(Dataset entries)
------------------------

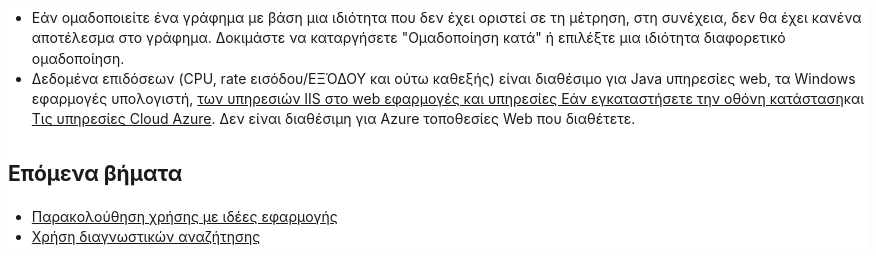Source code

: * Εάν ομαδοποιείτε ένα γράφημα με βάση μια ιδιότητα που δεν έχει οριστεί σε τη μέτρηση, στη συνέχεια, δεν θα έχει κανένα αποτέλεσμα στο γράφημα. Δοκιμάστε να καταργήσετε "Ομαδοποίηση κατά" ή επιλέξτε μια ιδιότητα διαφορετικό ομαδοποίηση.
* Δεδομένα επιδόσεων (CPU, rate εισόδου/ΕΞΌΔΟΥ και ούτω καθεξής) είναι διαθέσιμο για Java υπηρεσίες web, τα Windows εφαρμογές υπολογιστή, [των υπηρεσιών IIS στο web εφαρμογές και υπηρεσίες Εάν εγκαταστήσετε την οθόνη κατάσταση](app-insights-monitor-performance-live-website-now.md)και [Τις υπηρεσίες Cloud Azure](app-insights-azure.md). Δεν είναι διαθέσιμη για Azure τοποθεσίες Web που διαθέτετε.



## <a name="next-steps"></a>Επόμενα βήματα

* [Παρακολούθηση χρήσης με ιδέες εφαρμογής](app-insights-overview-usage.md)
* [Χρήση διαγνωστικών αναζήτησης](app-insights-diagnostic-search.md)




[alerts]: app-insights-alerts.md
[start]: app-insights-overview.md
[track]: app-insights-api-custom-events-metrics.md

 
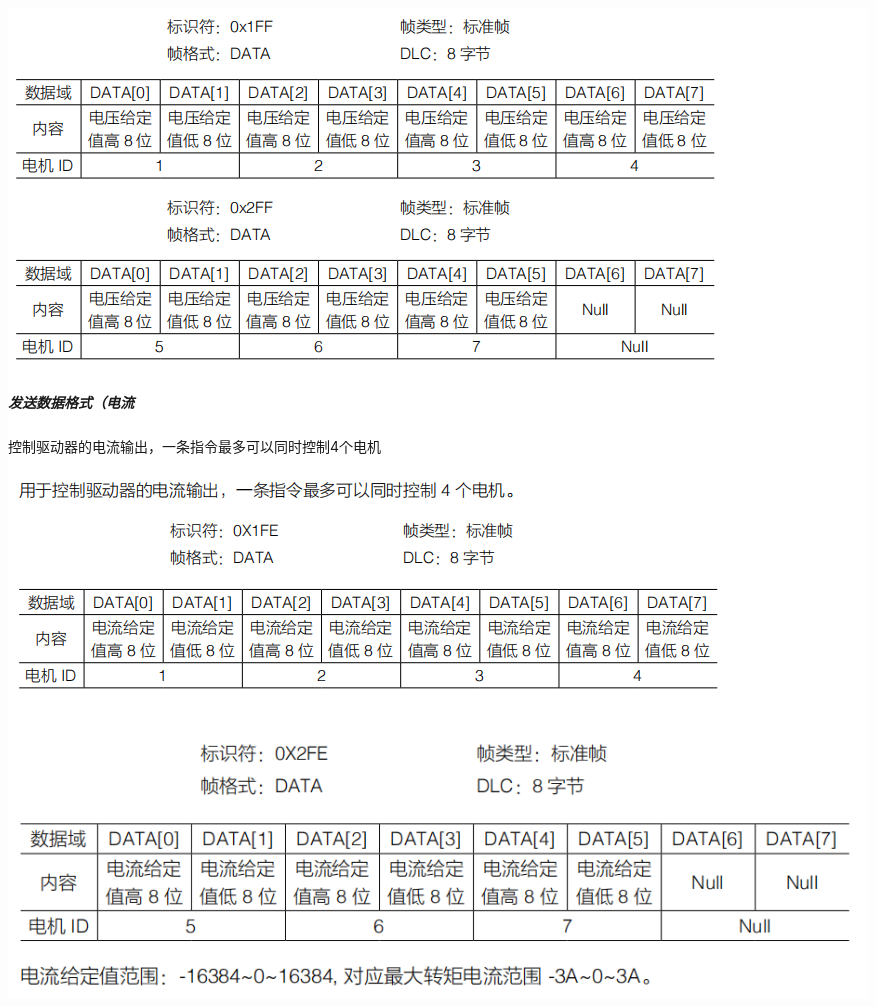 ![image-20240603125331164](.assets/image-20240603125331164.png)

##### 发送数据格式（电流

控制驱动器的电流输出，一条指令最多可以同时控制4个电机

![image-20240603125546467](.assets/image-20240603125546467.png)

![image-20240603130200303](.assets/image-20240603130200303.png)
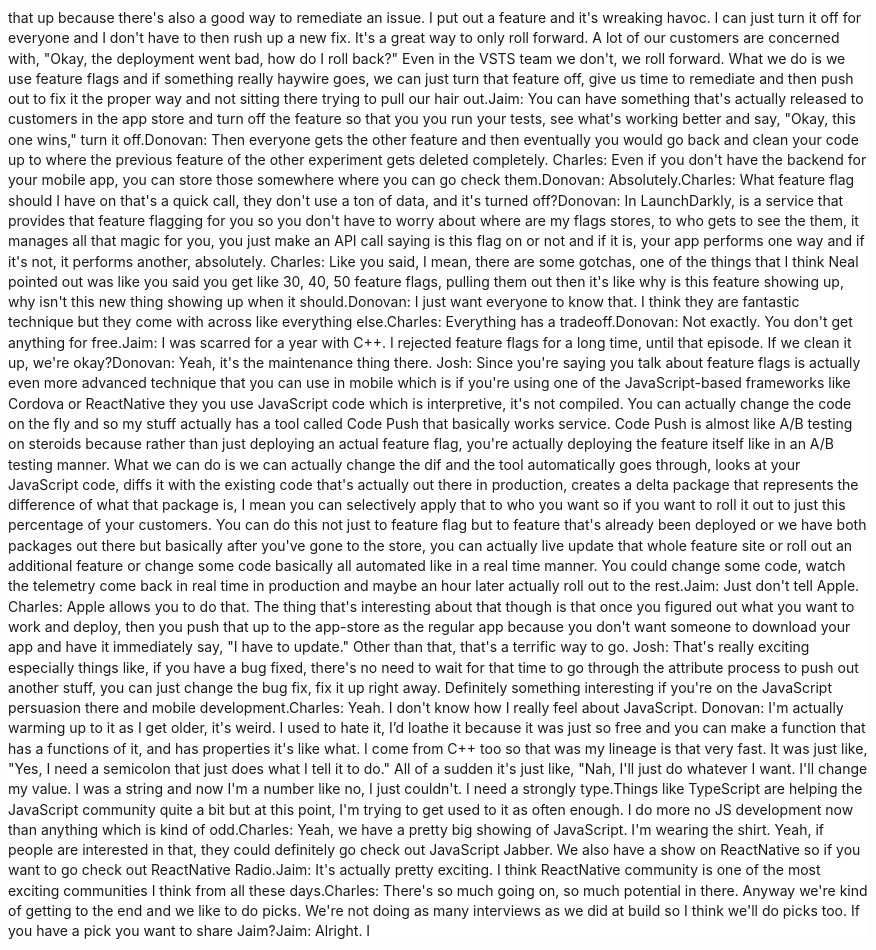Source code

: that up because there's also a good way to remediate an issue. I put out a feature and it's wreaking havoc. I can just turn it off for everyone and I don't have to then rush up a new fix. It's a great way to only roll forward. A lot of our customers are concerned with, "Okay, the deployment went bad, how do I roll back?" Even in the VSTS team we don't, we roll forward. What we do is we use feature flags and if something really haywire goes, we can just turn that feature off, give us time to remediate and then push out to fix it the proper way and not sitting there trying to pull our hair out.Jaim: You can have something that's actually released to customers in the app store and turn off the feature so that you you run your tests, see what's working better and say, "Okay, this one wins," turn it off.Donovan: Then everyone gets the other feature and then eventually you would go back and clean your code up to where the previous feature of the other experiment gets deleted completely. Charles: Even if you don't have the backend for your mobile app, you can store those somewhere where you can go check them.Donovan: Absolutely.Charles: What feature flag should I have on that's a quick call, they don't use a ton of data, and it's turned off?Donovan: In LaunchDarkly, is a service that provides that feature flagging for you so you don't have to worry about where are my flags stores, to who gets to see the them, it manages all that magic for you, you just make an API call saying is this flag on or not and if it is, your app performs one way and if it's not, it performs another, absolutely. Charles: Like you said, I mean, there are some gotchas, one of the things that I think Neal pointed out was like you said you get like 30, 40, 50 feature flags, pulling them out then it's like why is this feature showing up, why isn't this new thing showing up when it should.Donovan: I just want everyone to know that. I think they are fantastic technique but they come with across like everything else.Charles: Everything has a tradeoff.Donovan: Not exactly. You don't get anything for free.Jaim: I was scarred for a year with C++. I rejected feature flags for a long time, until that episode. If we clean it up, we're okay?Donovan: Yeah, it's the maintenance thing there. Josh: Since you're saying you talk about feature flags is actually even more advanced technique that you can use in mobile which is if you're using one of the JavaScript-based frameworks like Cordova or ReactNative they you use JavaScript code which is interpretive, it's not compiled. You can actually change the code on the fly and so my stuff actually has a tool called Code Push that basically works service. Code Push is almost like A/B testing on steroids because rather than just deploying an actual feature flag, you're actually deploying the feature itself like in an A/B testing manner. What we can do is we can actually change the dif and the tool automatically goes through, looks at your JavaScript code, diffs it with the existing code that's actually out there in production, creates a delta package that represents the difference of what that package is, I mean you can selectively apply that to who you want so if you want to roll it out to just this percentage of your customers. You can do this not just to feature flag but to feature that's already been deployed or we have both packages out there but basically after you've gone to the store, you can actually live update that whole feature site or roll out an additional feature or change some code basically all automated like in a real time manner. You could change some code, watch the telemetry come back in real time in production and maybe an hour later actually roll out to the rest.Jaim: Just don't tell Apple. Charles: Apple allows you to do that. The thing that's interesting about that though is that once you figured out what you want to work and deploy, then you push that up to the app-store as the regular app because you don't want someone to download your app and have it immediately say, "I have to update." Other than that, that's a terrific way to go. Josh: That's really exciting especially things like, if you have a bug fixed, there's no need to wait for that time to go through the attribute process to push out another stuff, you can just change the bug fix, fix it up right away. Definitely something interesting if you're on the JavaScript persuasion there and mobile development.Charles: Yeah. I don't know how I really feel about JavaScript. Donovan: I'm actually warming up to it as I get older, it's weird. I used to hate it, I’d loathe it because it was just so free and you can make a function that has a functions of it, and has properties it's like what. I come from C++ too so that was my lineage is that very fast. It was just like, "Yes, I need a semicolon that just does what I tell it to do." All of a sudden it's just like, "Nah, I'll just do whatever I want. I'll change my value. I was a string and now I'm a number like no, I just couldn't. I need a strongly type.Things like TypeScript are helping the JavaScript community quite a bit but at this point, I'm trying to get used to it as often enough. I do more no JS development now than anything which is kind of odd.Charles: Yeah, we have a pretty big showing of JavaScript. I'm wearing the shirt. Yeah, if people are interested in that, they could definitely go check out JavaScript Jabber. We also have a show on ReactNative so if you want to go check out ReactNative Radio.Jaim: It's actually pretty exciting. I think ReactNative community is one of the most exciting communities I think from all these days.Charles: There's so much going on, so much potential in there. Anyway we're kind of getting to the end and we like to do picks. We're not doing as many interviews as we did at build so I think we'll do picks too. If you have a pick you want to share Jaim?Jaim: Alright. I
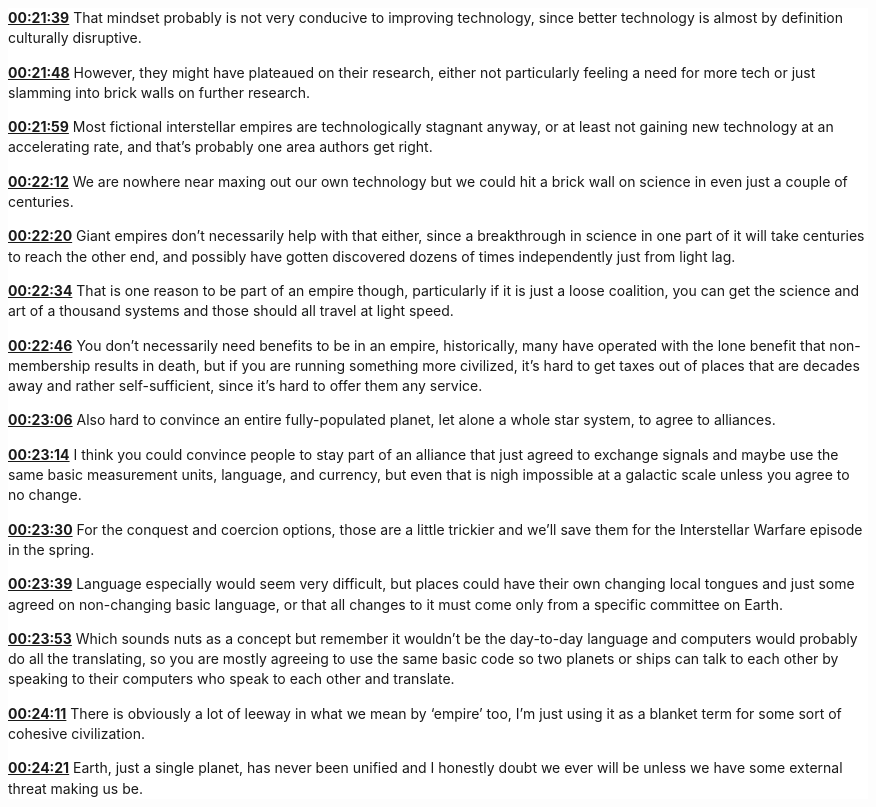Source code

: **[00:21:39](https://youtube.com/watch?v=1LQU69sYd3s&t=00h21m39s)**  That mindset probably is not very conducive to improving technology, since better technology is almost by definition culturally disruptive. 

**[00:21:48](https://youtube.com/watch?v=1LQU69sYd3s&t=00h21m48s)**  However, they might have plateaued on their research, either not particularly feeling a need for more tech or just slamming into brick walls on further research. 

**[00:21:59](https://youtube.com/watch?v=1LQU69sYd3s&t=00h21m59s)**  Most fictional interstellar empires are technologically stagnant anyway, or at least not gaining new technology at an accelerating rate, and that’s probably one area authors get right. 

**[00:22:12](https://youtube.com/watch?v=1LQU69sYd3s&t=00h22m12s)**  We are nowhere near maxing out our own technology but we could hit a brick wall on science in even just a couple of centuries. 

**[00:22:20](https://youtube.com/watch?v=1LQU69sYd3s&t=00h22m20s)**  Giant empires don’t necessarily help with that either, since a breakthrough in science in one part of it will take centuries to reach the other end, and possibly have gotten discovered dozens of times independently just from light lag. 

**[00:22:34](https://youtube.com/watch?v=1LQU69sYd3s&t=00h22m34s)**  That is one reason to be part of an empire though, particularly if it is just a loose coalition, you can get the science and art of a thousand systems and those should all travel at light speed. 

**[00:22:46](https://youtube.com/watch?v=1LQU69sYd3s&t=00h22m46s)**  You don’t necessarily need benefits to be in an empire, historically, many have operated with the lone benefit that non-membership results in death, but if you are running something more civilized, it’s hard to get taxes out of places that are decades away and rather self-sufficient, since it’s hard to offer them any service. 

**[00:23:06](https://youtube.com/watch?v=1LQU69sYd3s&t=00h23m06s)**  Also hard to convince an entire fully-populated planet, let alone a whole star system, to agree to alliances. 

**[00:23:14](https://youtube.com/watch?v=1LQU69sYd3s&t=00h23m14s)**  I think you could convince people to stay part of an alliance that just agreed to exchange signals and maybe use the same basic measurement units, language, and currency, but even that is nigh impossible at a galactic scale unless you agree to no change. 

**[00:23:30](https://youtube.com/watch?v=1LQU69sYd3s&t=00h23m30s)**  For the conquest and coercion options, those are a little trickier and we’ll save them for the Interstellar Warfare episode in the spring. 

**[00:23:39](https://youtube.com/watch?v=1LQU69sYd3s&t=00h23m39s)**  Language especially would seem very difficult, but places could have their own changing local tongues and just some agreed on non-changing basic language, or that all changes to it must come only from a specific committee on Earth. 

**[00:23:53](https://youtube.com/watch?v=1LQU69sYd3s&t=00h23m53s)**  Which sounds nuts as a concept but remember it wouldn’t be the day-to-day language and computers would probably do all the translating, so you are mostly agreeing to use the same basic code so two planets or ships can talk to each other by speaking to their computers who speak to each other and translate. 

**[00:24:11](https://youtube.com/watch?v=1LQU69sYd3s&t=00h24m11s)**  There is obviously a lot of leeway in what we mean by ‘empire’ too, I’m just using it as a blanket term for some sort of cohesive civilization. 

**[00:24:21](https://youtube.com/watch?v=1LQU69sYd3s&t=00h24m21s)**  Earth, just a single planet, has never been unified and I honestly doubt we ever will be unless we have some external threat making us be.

------------------------

Problem statement: What is needed is every line of the records that contains the word "convince".

Answer to this task:
**[00:23:06](https://youtube.com/watch?v=1LQU69sYd3s&t=00h23m06s)**  Also hard to convince an entire fully-populated planet, let alone a whole star system, to agree to alliances. 
**[00:23:14](https://youtube.com/watch?v=1LQU69sYd3s&t=00h23m14s)**  I think you could convince people to stay part of an alliance that just agreed to exchange signals and maybe use the same basic measurement units, language, and currency, but even that is nigh impossible at a galactic scale unless you agree to no change. 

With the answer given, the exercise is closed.